Risk of counterfeits to rise as semiconductor demand grows

IHS analysis points to link between component growth cycles and reports of counterfeits

A new report from industry analyst firm IHS warns of a rise in counterfeit components as the semiconductor market begins another accelerated growth phase. Citing a historic link between semiconductor growth cycles and reported incidents of counterfeit parts, IHS points to awareness, risk mitigation, and contingency planning as keys to keeping the supply chain as secure as possible.

According to IHS, chip sales and component counterfeits expanded in tandem from 2001 to 2007, an expansion period in the semiconductor market. Counterfeits then plunged when global semiconductor revenue shrunk during the 2008-2009 recession. The market rebound in 2010 was accompanied by another spike in counterfeit parts—while semiconductor revenue grew 33% in 2010, reports of counterfeit parts surged 152%.

Revenue growth in semiconductors is expected to grow more than 4% this year, on its way to 9% growth in 2013, IHS reports.

“The semiconductor industry is exhibiting the classic signs of the start of a new growth cycle, with tightening supplies, broad-based price increases and a lengthening of lead times for the delivery of products,” said Rick Pierson, principal analyst for semiconductors at IHS. “These are prime conditions for suppliers of counterfeit parts, which are eager to fill supply gaps with their fake goods. For semiconductor purchasers, the rise in counterfeits represents a major risk, bringing downsides in terms of financial losses, damage to company reputations and even safety concerns in some products.”

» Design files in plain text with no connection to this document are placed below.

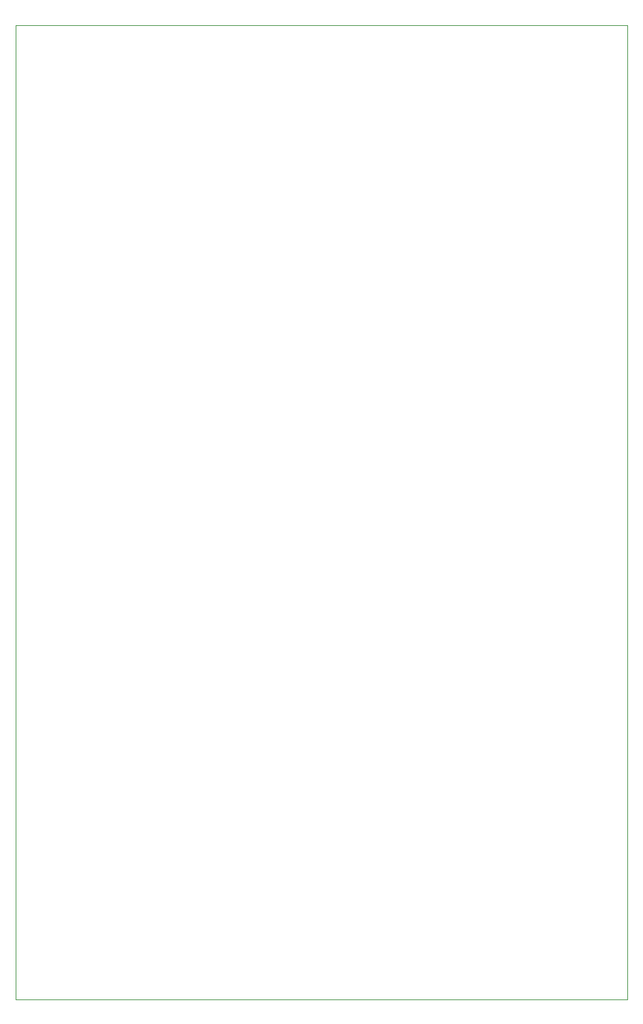
<source format=gbr>
%TF.GenerationSoftware,KiCad,Pcbnew,9.0.7*%
%TF.CreationDate,2026-01-20T00:58:23+01:00*%
%TF.ProjectId,beta-main,62657461-2d6d-4616-996e-2e6b69636164,rev?*%
%TF.SameCoordinates,Original*%
%TF.FileFunction,Profile,NP*%
%FSLAX46Y46*%
G04 Gerber Fmt 4.6, Leading zero omitted, Abs format (unit mm)*
G04 Created by KiCad (PCBNEW 9.0.7) date 2026-01-20 00:58:23*
%MOMM*%
%LPD*%
G01*
G04 APERTURE LIST*
%TA.AperFunction,Profile*%
%ADD10C,0.100000*%
%TD*%
G04 APERTURE END LIST*
D10*
X62000000Y-39500000D02*
X138000000Y-39500000D01*
X138000000Y-160500000D01*
X62000000Y-160500000D01*
X62000000Y-39500000D01*
M02*

</source>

In addition to price increases, IHS is predicting that demand will outstrip supply in the third and fourth quarters this year for many widely used components, including capacitors, NAND flash, dynamic random access memory (DRAM), power semiconductors and logic chips. The conditions create a prime environment for counterfeiters.

“Counterfeiters have gotten more sophisticated,” Pierson said. “They watch the market and know where the weaknesses are. They know which products are in short supply and can generate profits. And they also know when market conditions are shifting in their favor.”

Reports of counterfeit parts also increased following last year’s tsunami in Japan and subsequent panic-buying in many markets. Since then, industry watchers are placing a renewed focus on supply chain planning and risk mitigation and recommending that end users get closer to their suppliers—by buying directly from the manufacturer or their authorized distributors and placing more stringent requirements on independent or open-market distributors.

“To mitigate the counterfeit problem, electronics buyers must develop a plan to ensure continuity of supply,” IHS said. “Such plans, similar to companies’ contingency preparations for disasters, require firms to update their listing of suppliers, parts/materials, life cycles, logistics and internal operations. For every supplier, buyers must create and update the supply profile of that entity.

“Doing this is more important in times when counterfeit activity is on the rise. It’s also critical to identify which parts and markets are more susceptible to counterfeit activity.”